> [Work instructions] Transcribe the entries below word for word, beginning at the line with "[46,473,97,486] Cons: ->" and stopping after the line with "[999,402,1040,423] 種類 -> [146,394,166,411] 型"; drop all pictures.
Material shown START
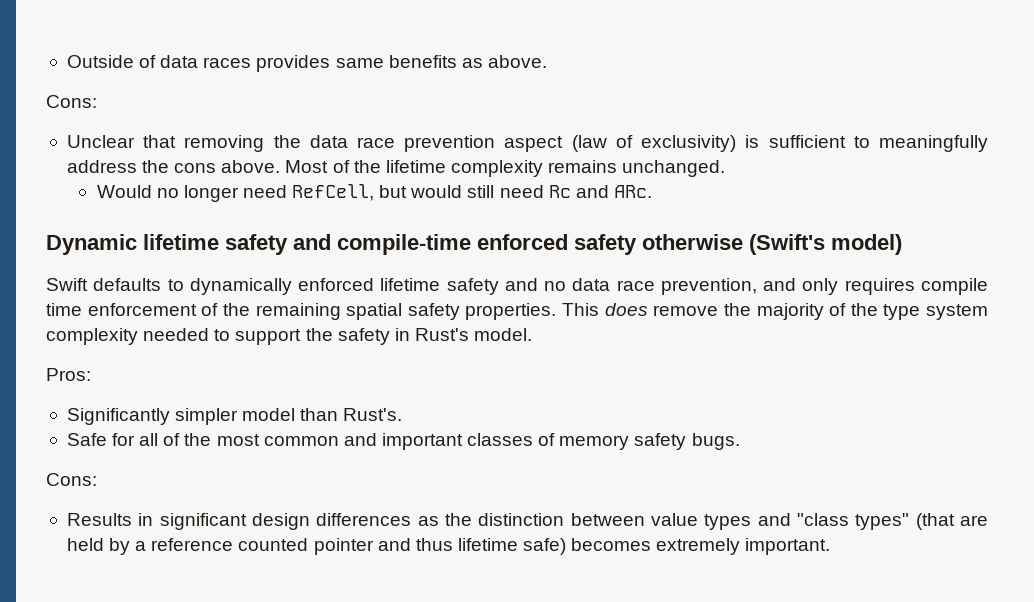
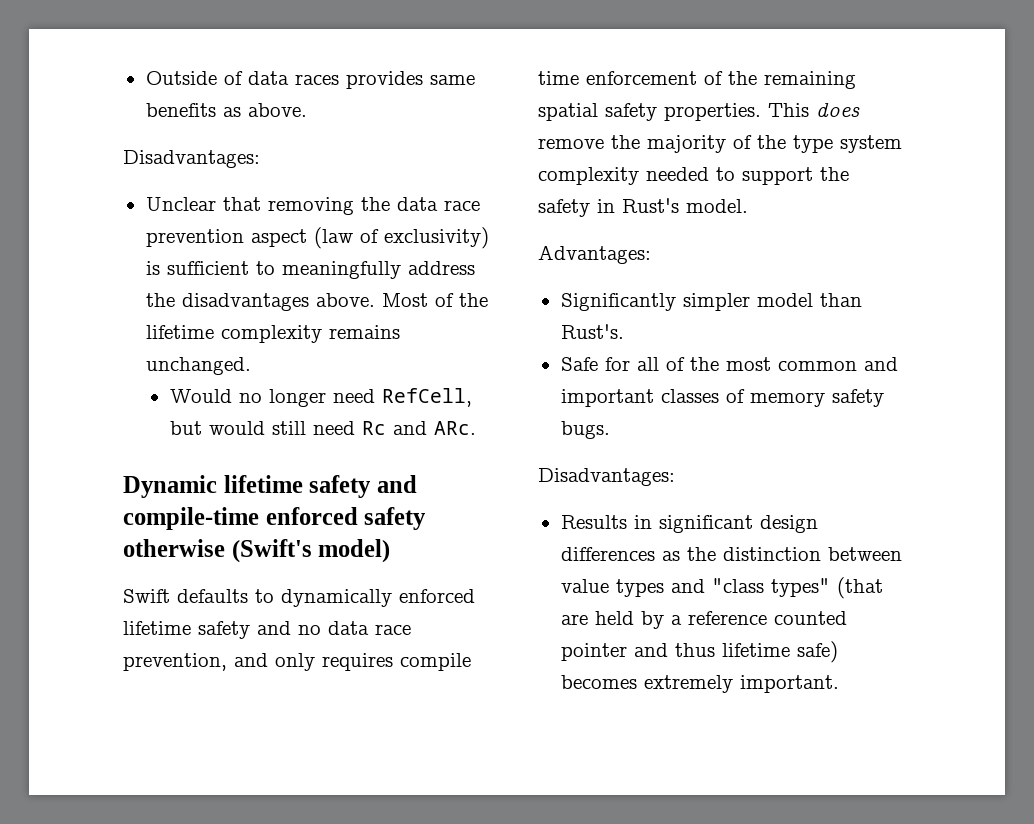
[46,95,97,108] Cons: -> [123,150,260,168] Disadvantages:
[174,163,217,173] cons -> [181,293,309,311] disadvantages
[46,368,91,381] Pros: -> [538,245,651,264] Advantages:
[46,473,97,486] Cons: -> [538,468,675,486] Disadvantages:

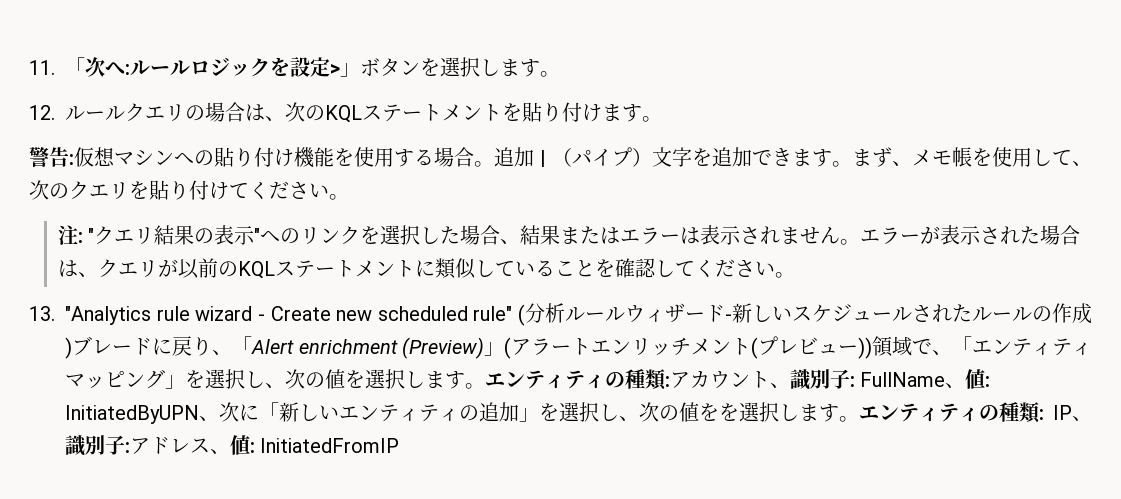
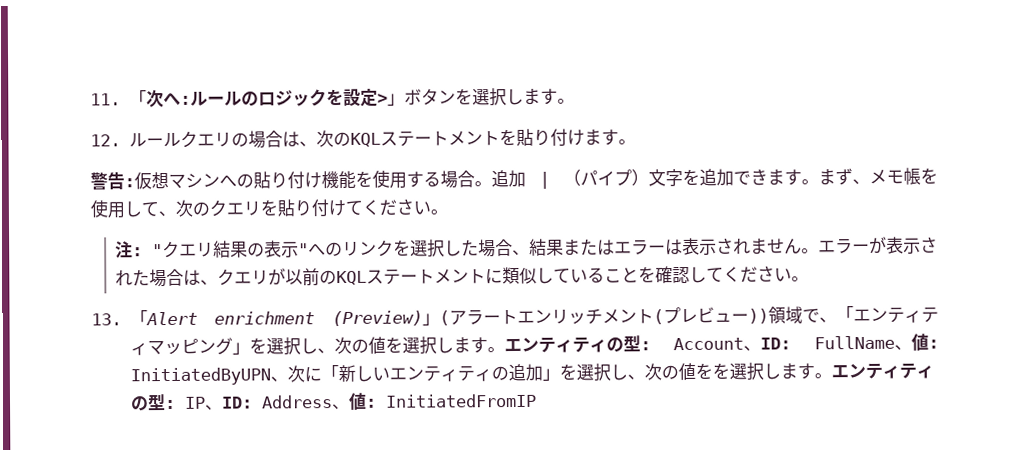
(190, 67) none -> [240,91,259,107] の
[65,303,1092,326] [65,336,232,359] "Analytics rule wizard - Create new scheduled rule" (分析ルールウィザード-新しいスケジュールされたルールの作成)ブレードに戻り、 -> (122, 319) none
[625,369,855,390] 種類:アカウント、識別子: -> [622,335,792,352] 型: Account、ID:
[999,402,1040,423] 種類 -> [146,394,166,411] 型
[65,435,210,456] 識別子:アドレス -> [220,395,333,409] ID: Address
Material shown END
> [Answer section]
[46,473,97,486] Cons: -> [538,468,675,486] Disadvantages:

(190, 67) none -> [240,91,259,107] の
[65,303,1092,326] [65,336,232,359] "Analytics rule wizard - Create new scheduled rule" (分析ルールウィザード-新しいスケジュールされたルールの作成)ブレードに戻り、 -> (122, 319) none
[625,369,855,390] 種類:アカウント、識別子: -> [622,335,792,352] 型: Account、ID:
[999,402,1040,423] 種類 -> [146,394,166,411] 型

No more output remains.